*Task to carry out:* All the entries below should be reproduced exactly.
▬▬▬▬▬▬
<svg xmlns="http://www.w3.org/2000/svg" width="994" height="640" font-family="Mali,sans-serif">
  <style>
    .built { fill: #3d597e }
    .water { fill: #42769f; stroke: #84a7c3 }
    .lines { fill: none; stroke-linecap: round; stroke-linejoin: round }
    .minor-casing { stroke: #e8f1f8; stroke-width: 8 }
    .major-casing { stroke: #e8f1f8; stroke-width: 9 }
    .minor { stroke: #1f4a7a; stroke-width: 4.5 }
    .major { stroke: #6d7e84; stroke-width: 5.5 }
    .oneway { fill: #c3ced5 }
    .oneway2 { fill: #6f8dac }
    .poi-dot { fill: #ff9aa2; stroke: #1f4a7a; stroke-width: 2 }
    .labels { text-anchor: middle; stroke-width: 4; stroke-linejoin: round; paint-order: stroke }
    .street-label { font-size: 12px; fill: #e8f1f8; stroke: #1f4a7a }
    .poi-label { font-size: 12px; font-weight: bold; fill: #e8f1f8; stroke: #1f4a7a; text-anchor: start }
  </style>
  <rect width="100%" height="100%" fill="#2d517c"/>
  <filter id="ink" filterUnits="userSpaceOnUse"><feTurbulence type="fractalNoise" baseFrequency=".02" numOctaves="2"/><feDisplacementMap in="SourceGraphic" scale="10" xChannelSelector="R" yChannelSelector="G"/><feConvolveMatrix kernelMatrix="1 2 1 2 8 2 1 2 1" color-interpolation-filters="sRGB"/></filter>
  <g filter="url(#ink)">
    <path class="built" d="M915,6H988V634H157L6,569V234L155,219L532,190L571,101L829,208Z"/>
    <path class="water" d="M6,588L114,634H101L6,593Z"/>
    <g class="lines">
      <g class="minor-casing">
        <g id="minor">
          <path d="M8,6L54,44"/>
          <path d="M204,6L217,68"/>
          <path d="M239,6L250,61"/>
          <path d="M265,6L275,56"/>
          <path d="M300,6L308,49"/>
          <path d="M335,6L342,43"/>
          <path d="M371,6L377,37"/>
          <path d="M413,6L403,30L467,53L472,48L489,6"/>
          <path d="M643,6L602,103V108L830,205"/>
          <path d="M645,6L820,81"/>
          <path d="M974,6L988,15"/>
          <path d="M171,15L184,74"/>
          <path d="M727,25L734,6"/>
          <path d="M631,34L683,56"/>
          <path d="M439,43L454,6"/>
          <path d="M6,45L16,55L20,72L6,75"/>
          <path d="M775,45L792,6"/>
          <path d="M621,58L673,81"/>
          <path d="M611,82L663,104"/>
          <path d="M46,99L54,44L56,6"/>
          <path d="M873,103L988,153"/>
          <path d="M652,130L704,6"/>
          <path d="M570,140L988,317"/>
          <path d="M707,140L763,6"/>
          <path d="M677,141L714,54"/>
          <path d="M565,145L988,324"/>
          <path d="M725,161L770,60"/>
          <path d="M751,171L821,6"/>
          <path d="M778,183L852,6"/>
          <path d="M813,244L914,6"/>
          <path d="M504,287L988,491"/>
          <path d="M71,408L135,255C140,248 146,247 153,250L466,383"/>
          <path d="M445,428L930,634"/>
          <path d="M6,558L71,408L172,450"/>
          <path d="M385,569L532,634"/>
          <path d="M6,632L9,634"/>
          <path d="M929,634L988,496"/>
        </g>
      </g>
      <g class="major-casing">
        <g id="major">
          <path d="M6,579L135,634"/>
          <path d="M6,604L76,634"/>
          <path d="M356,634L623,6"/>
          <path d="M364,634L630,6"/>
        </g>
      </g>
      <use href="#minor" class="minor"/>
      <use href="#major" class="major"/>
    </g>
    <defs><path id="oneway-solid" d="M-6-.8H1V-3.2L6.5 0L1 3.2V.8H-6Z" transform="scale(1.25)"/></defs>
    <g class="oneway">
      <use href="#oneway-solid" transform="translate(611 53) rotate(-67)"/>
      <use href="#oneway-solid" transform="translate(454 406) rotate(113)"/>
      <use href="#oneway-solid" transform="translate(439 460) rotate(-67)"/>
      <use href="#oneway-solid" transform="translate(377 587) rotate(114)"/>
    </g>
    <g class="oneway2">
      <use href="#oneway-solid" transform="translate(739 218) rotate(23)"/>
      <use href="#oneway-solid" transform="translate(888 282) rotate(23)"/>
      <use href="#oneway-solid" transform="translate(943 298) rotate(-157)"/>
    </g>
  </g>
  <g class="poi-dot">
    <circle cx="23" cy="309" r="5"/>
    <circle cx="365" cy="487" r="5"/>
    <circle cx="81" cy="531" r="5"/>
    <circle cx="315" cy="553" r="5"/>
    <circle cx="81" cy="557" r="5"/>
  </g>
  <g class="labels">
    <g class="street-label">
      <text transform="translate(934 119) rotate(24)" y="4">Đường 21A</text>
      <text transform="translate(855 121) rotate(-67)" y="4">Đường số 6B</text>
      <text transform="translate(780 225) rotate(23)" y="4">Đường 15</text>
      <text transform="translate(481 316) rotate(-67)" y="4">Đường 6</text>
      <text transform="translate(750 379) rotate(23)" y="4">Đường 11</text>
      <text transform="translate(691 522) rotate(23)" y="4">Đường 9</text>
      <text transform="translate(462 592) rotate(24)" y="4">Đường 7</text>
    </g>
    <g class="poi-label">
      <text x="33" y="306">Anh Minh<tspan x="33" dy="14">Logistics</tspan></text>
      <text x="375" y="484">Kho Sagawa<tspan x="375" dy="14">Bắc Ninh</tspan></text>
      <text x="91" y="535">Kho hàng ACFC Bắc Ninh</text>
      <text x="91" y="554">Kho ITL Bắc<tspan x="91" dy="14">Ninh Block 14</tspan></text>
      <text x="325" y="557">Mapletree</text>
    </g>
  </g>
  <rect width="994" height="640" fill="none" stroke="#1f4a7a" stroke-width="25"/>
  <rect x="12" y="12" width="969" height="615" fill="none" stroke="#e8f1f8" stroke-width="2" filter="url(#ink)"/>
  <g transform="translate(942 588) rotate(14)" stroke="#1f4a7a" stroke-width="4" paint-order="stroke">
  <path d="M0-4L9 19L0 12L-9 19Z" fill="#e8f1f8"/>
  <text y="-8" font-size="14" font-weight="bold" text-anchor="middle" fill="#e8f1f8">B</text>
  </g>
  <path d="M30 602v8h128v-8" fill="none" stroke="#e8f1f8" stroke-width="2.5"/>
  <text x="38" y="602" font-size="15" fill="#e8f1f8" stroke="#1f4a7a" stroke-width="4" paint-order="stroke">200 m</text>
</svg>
▬▬▬▬▬▬
*Response for this exercise:*
<svg xmlns="http://www.w3.org/2000/svg" width="994" height="640" font-family="Mali,sans-serif">
  <style>
    .built { fill: #3d597e }
    .water { fill: #42769f; stroke: #84a7c3 }
    .lines { fill: none; stroke-linecap: round; stroke-linejoin: round }
    .minor-casing { stroke: #e8f1f8; stroke-width: 8 }
    .major-casing { stroke: #e8f1f8; stroke-width: 9 }
    .minor { stroke: #1f4a7a; stroke-width: 4.5 }
    .major { stroke: #6d7e84; stroke-width: 5.5 }
    .oneway { fill: #c3ced5 }
    .oneway2 { fill: #6f8dac }
    .poi-dot { fill: #ff9aa2; stroke: #1f4a7a; stroke-width: 2 }
    .labels { text-anchor: middle; stroke-width: 4; stroke-linejoin: round; paint-order: stroke }
    .street-label { font-size: 12px; fill: #e8f1f8; stroke: #1f4a7a }
    .poi-label { font-size: 12px; font-weight: bold; fill: #e8f1f8; stroke: #1f4a7a; text-anchor: start }
  </style>
  <rect width="100%" height="100%" fill="#2d517c"/>
  <filter id="ink" filterUnits="userSpaceOnUse"><feTurbulence type="fractalNoise" baseFrequency=".02" numOctaves="2"/><feDisplacementMap in="SourceGraphic" scale="10" xChannelSelector="R" yChannelSelector="G"/><feConvolveMatrix kernelMatrix="1 2 1 2 8 2 1 2 1" color-interpolation-filters="sRGB"/></filter>
  <g filter="url(#ink)">
    <path class="built" d="M915,6H988V634H157L6,569V234L155,219L532,190L571,101L829,208Z"/>
    <path class="water" d="M6,588L114,634H101L6,593Z"/>
    <g class="lines">
      <g class="minor-casing">
        <g id="minor">
          <path d="M8,6L54,44"/>
          <path d="M204,6L217,68"/>
          <path d="M239,6L250,61"/>
          <path d="M265,6L275,56"/>
          <path d="M300,6L308,49"/>
          <path d="M335,6L342,43"/>
          <path d="M371,6L377,37"/>
          <path d="M413,6L403,30L467,53L472,48L489,6"/>
          <path d="M643,6L602,103V108L830,205"/>
          <path d="M645,6L820,81"/>
          <path d="M974,6L988,15"/>
          <path d="M171,15L184,74"/>
          <path d="M727,25L734,6"/>
          <path d="M631,34L683,56"/>
          <path d="M439,43L454,6"/>
          <path d="M6,45L16,55L20,72L6,75"/>
          <path d="M775,45L792,6"/>
          <path d="M621,58L673,81"/>
          <path d="M611,82L663,104"/>
          <path d="M46,99L54,44L56,6"/>
          <path d="M873,103L988,153"/>
          <path d="M652,130L704,6"/>
          <path d="M570,140L988,317"/>
          <path d="M707,140L763,6"/>
          <path d="M677,141L714,54"/>
          <path d="M565,145L988,324"/>
          <path d="M725,161L770,60"/>
          <path d="M751,171L821,6"/>
          <path d="M778,183L852,6"/>
          <path d="M813,244L914,6"/>
          <path d="M504,287L988,491"/>
          <path d="M71,408L135,255C140,248 146,247 153,250L466,383"/>
          <path d="M445,428L930,634"/>
          <path d="M6,558L71,408L172,450"/>
          <path d="M385,569L532,634"/>
          <path d="M6,632L9,634"/>
          <path d="M929,634L988,496"/>
        </g>
      </g>
      <g class="major-casing">
        <g id="major">
          <path d="M6,579L135,634"/>
          <path d="M6,604L76,634"/>
          <path d="M356,634L623,6"/>
          <path d="M364,634L630,6"/>
        </g>
      </g>
      <use href="#minor" class="minor"/>
      <use href="#major" class="major"/>
    </g>
    <defs><path id="oneway-solid" d="M-6-.8H1V-3.2L6.5 0L1 3.2V.8H-6Z" transform="scale(1.25)"/></defs>
    <g class="oneway">
      <use href="#oneway-solid" transform="translate(611 53) rotate(-67)"/>
      <use href="#oneway-solid" transform="translate(454 406) rotate(113)"/>
      <use href="#oneway-solid" transform="translate(439 460) rotate(-67)"/>
      <use href="#oneway-solid" transform="translate(377 587) rotate(114)"/>
    </g>
    <g class="oneway2">
      <use href="#oneway-solid" transform="translate(739 218) rotate(23)"/>
      <use href="#oneway-solid" transform="translate(888 282) rotate(23)"/>
      <use href="#oneway-solid" transform="translate(943 298) rotate(-157)"/>
    </g>
  </g>
  <g class="poi-dot">
    <circle cx="23" cy="309" r="5"/>
    <circle cx="365" cy="487" r="5"/>
    <circle cx="81" cy="531" r="5"/>
    <circle cx="315" cy="553" r="5"/>
    <circle cx="81" cy="557" r="5"/>
  </g>
  <g class="labels">
    <g class="street-label">
      <text transform="translate(934 119) rotate(24)" y="4">Đường 21A</text>
      <text transform="translate(855 121) rotate(-67)" y="4">Đường số 6B</text>
      <text transform="translate(780 225) rotate(23)" y="4">Đường 15</text>
      <text transform="translate(481 316) rotate(-67)" y="4">Đường 6</text>
      <text transform="translate(750 379) rotate(23)" y="4">Đường 11</text>
      <text transform="translate(691 522) rotate(23)" y="4">Đường 9</text>
      <text transform="translate(462 592) rotate(24)" y="4">Đường 7</text>
    </g>
    <g class="poi-label">
      <text x="33" y="306">Anh Minh<tspan x="33" dy="14">Logistics</tspan></text>
      <text x="375" y="484">Kho Sagawa<tspan x="375" dy="14">Bắc Ninh</tspan></text>
      <text x="91" y="535">Kho hàng ACFC Bắc Ninh</text>
      <text x="91" y="554">Kho ITL Bắc<tspan x="91" dy="14">Ninh Block 14</tspan></text>
      <text x="325" y="557">Mapletree</text>
    </g>
  </g>
  <rect width="994" height="640" fill="none" stroke="#1f4a7a" stroke-width="25"/>
  <rect x="12" y="12" width="969" height="615" fill="none" stroke="#e8f1f8" stroke-width="2" filter="url(#ink)"/>
  <g transform="translate(942 588) rotate(14)" stroke="#1f4a7a" stroke-width="4" paint-order="stroke">
  <path d="M0-4L9 19L0 12L-9 19Z" fill="#e8f1f8"/>
  <text y="-8" font-size="14" font-weight="bold" text-anchor="middle" fill="#e8f1f8">B</text>
  </g>
  <path d="M30 602v8h128v-8" fill="none" stroke="#e8f1f8" stroke-width="2.5"/>
  <text x="38" y="602" font-size="15" fill="#e8f1f8" stroke="#1f4a7a" stroke-width="4" paint-order="stroke">200 m</text>
</svg>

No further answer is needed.